Dataset rows -
Start

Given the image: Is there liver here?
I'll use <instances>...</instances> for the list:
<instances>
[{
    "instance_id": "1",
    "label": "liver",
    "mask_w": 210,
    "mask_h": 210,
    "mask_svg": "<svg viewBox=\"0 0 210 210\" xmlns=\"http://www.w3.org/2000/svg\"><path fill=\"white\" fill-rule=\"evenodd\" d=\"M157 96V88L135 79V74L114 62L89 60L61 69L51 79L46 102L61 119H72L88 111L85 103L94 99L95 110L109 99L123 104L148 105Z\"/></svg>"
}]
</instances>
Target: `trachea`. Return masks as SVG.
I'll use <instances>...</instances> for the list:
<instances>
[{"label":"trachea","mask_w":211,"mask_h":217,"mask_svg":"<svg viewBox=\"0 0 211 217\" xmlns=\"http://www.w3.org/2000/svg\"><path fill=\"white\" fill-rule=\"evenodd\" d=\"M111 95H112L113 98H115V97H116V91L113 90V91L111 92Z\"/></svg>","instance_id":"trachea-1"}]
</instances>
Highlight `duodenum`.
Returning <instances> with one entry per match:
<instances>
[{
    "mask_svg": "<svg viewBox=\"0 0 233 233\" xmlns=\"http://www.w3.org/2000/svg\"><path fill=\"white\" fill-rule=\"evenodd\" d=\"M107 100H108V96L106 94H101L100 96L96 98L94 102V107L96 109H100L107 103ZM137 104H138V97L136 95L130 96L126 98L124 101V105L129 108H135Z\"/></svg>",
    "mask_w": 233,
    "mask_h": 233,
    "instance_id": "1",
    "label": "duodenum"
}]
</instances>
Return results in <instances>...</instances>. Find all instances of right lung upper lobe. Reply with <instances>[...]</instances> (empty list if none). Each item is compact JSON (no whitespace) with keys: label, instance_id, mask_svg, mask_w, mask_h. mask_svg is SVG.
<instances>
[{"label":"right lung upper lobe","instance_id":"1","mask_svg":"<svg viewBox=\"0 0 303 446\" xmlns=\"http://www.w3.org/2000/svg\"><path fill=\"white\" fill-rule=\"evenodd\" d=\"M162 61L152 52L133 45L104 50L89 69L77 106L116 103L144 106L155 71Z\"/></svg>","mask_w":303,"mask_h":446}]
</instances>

End
Start

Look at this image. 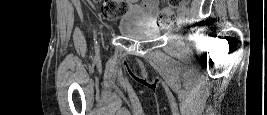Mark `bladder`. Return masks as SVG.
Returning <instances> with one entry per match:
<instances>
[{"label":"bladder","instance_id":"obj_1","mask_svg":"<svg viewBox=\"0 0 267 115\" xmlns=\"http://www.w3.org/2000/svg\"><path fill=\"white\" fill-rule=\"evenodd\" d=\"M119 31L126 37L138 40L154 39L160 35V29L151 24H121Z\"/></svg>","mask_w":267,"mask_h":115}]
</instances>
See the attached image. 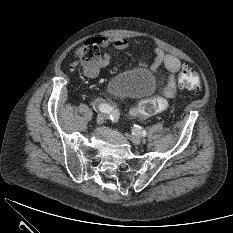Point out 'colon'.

End
Start

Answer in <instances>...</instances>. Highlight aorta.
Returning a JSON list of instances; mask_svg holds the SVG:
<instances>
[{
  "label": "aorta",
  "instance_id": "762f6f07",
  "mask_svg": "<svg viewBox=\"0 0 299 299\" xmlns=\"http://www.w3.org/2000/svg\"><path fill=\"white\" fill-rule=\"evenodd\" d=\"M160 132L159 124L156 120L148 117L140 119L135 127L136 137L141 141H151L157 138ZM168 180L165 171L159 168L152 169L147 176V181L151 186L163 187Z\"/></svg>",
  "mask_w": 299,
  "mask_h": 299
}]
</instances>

End

What this task involves -
Report each line above that contains the word "Highlight", copying every such line in full.

Worked answer -
Highlight `duodenum`.
Answer in <instances>...</instances>. Highlight aorta.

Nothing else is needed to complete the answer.